PROVIDED MATERIAL:
_ _ _ _

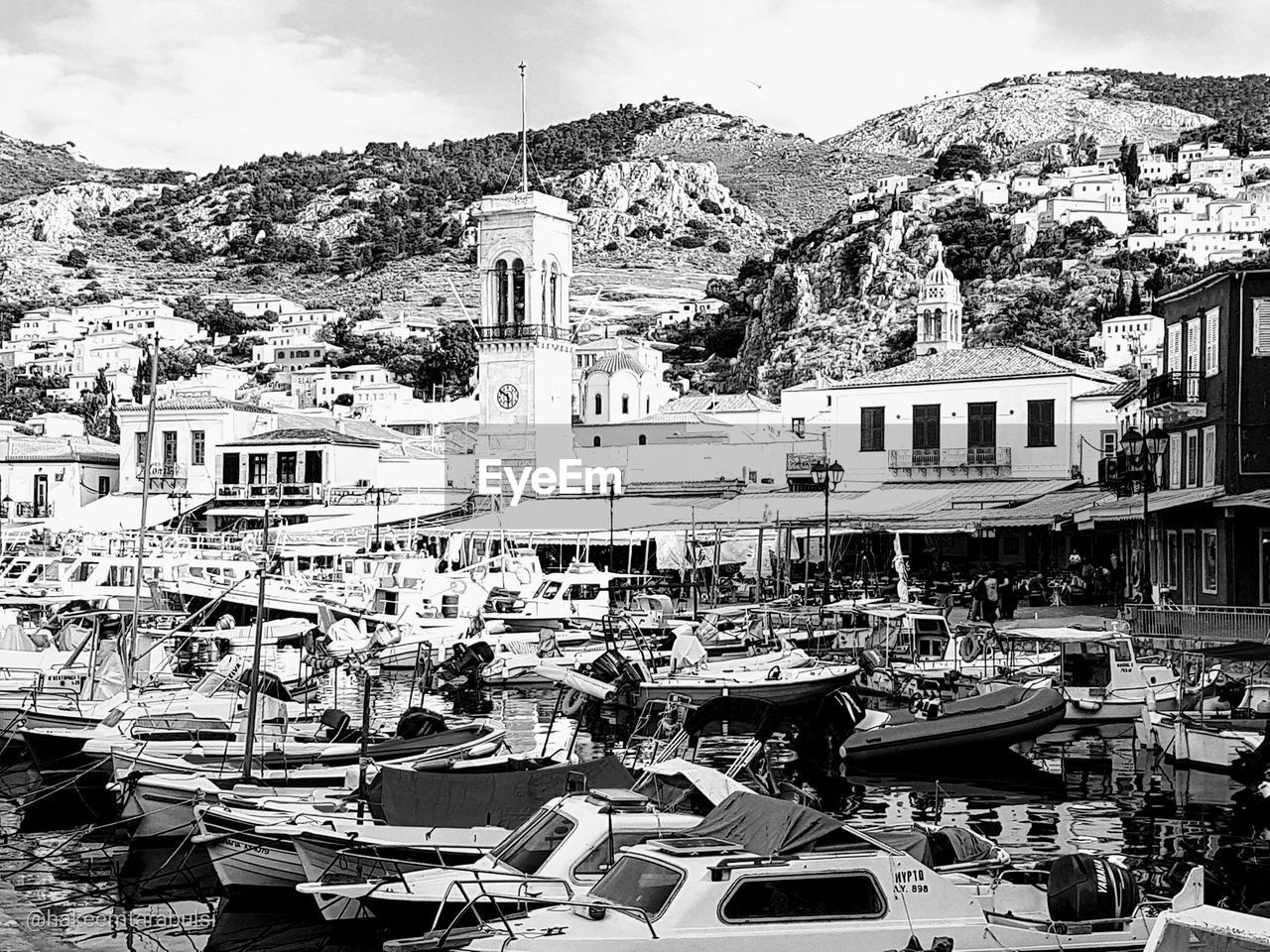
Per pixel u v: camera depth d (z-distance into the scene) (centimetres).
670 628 5900
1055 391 8819
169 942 2483
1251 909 2144
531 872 2266
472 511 9962
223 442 11144
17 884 2859
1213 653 3859
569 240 12144
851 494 8256
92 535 9369
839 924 1994
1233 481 5781
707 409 12650
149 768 3272
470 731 3600
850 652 5341
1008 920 2108
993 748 3897
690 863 2006
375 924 2453
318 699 5147
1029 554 8375
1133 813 3312
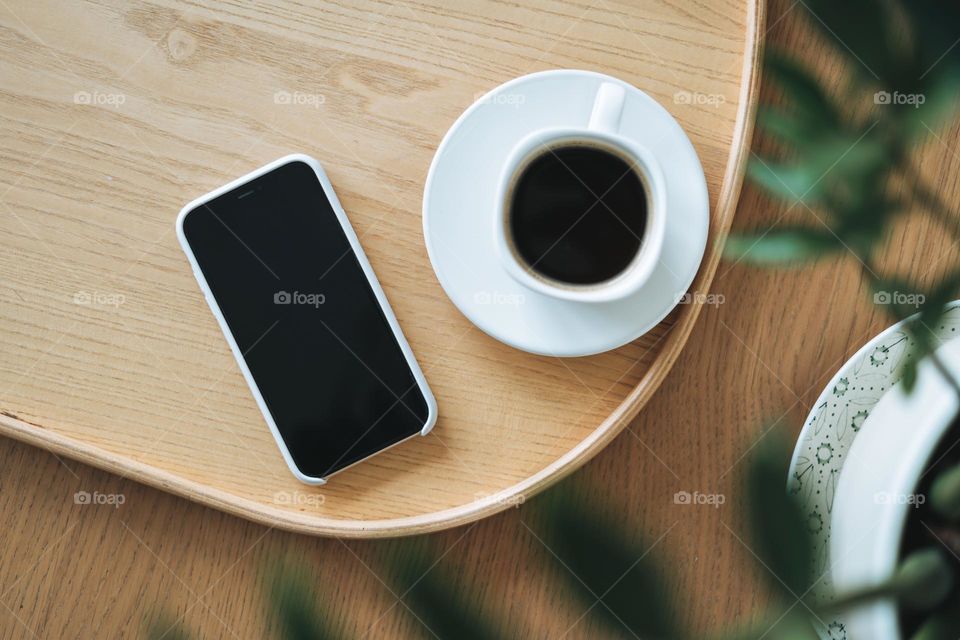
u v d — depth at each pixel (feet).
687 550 2.39
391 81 2.41
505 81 2.39
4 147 2.44
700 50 2.37
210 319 2.44
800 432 2.35
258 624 2.43
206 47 2.42
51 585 2.45
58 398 2.45
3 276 2.45
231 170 2.43
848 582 1.80
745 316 2.39
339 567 2.44
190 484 2.40
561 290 2.28
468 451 2.42
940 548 1.80
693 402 2.40
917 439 2.02
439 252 2.33
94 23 2.42
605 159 2.28
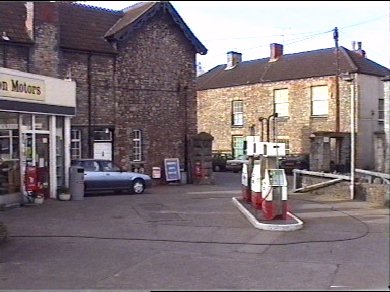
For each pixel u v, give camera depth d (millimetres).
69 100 19188
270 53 41719
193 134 27438
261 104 39250
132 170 24969
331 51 37344
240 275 8188
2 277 8164
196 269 8609
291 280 7855
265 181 12984
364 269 8523
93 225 12977
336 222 13102
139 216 14406
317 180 19828
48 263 9094
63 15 24328
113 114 24312
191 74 27422
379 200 16656
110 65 24250
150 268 8695
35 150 17547
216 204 16953
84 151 23266
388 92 19156
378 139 19188
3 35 20734
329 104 34938
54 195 18406
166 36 26406
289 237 11297
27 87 16734
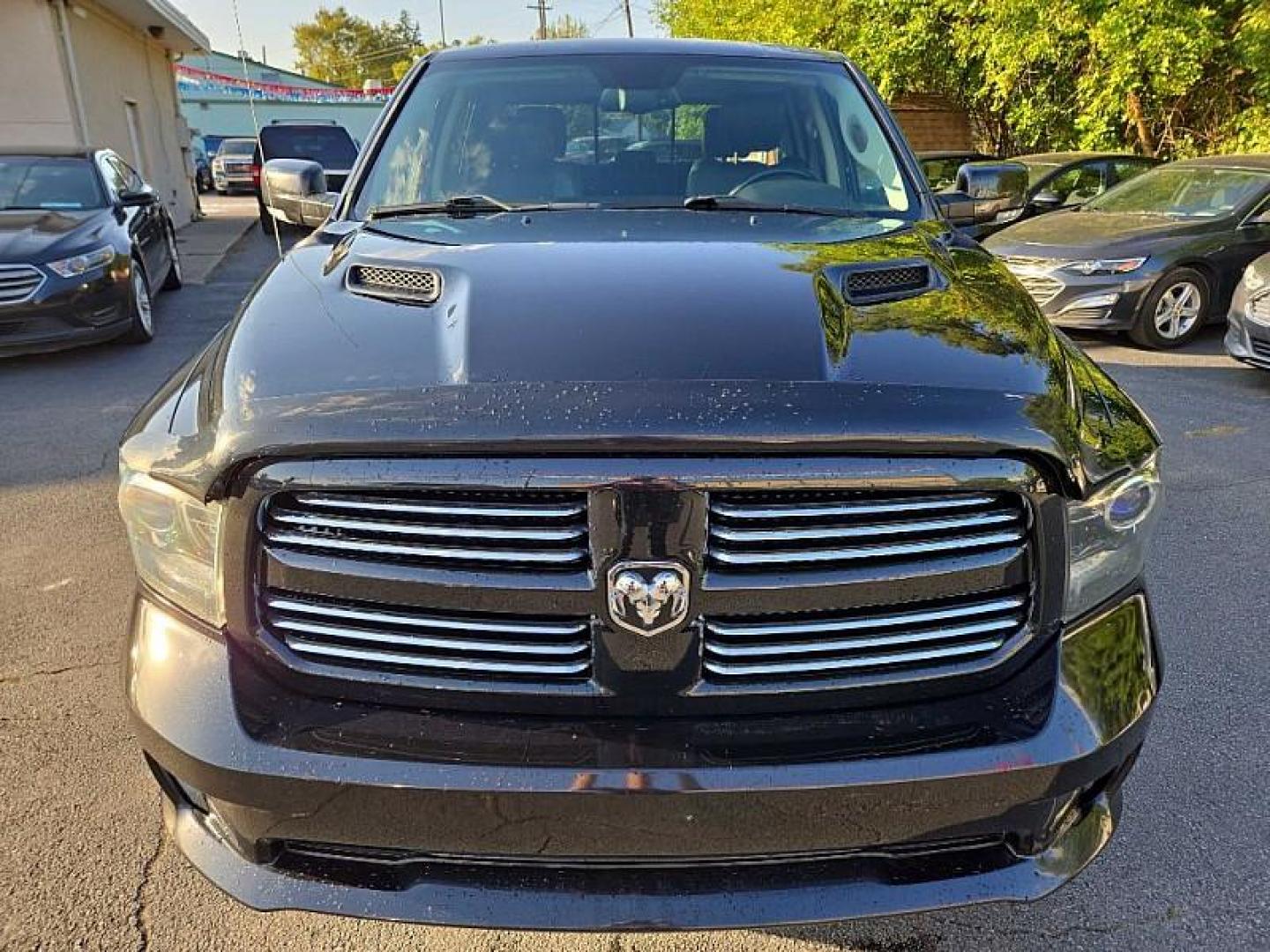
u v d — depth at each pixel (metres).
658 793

_ _ _ _

Transcribe exactly the lines that run from the first line of the records above through the line with "69 100 19188", and include both of those lines; pictures stay out.

RESULT:
Per pixel u v: camera depth d (z-distance into the scene) (centimetres).
670 628 5900
1055 391 8819
169 942 2483
1251 909 2144
531 872 2266
472 511 9962
223 442 11144
17 884 2859
1213 653 3859
569 240 12144
851 494 8256
92 535 9369
839 924 1994
1233 481 5781
707 409 12650
149 768 3272
470 731 3600
850 652 5341
1008 920 2108
993 748 3897
690 863 2006
375 924 2453
318 699 5147
1029 554 8375
1133 813 3312
u v d — depth at each pixel (feet).
687 550 2.39
391 81 2.41
505 81 2.39
4 147 2.44
700 50 2.37
210 319 2.44
800 432 2.35
258 624 2.43
206 47 2.42
51 585 2.45
58 398 2.45
3 276 2.45
231 170 2.43
848 582 1.80
745 316 2.39
339 567 2.44
190 484 2.40
561 290 2.28
468 451 2.42
940 548 1.80
693 402 2.40
917 439 2.02
439 252 2.33
94 23 2.42
605 159 2.28
For each pixel u v, give camera depth d (millimetres).
69 100 19188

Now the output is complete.